- DIRECTIONS:
Please restate word for word the line holding "[49,19,97,28] sbt run" and every following line through the end of the entries.

- Stored data entries:
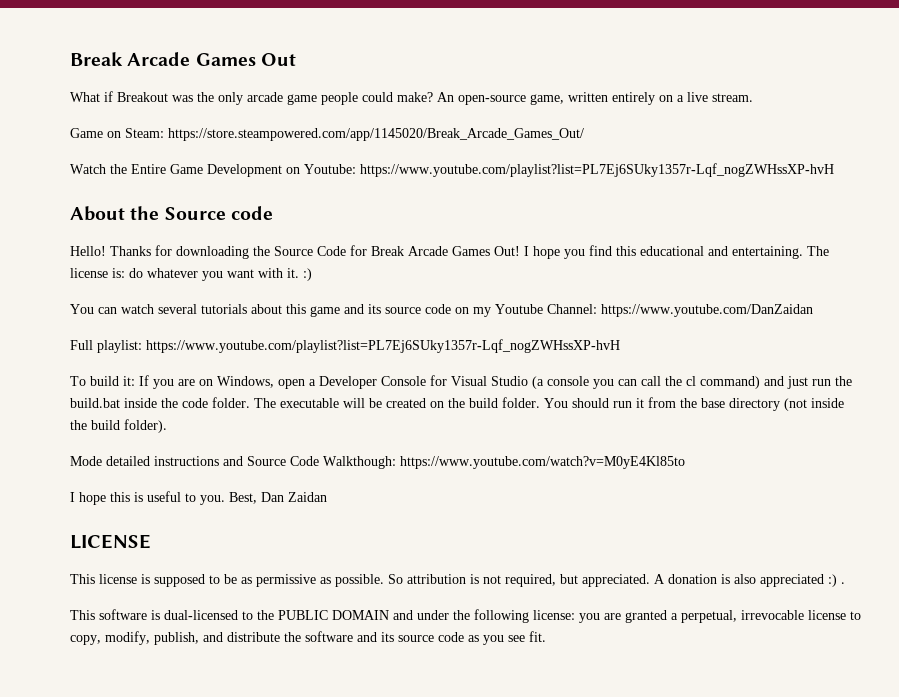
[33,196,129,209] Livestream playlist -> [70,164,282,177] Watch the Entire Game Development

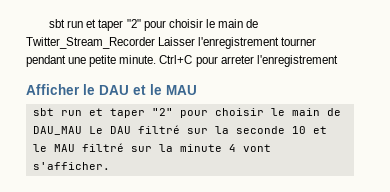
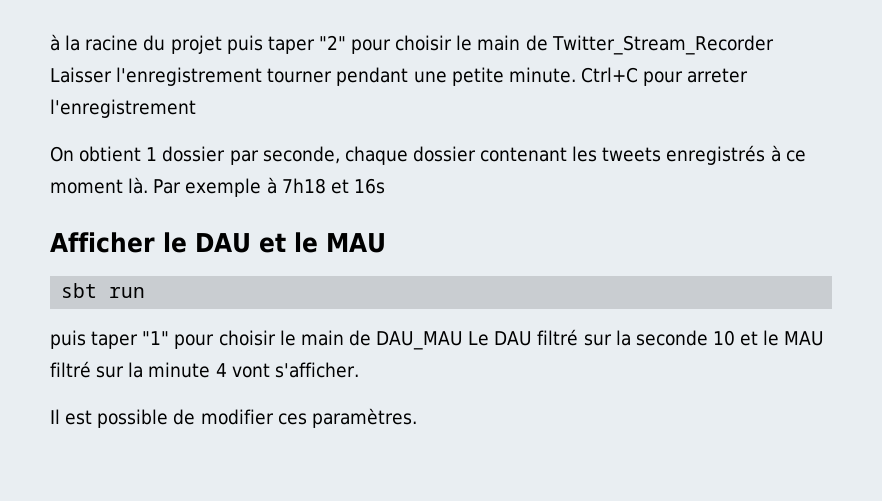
[49,19,97,28] sbt run et -> [50,34,263,54] à la racine du projet puis
(338, 61) none -> [50,145,806,165] [50,177,385,197] // On obtient 1 dossier par seconde, chaque dossier contenant les tweets enregistrés à ce moment là. Par exemple à 7h18 et 16s
[88,108,173,118] et taper "2" -> [50,330,170,349] // puis taper "1"
(110, 166) none -> [50,408,417,428] // Il est possible de modifier ces paramètres.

- COMPLETED TASK:
[49,19,97,28] sbt run et -> [50,34,263,54] à la racine du projet puis
(338, 61) none -> [50,145,806,165] [50,177,385,197] // On obtient 1 dossier par seconde, chaque dossier contenant les tweets enregistrés à ce moment là. Par exemple à 7h18 et 16s
[88,108,173,118] et taper "2" -> [50,330,170,349] // puis taper "1"
(110, 166) none -> [50,408,417,428] // Il est possible de modifier ces paramètres.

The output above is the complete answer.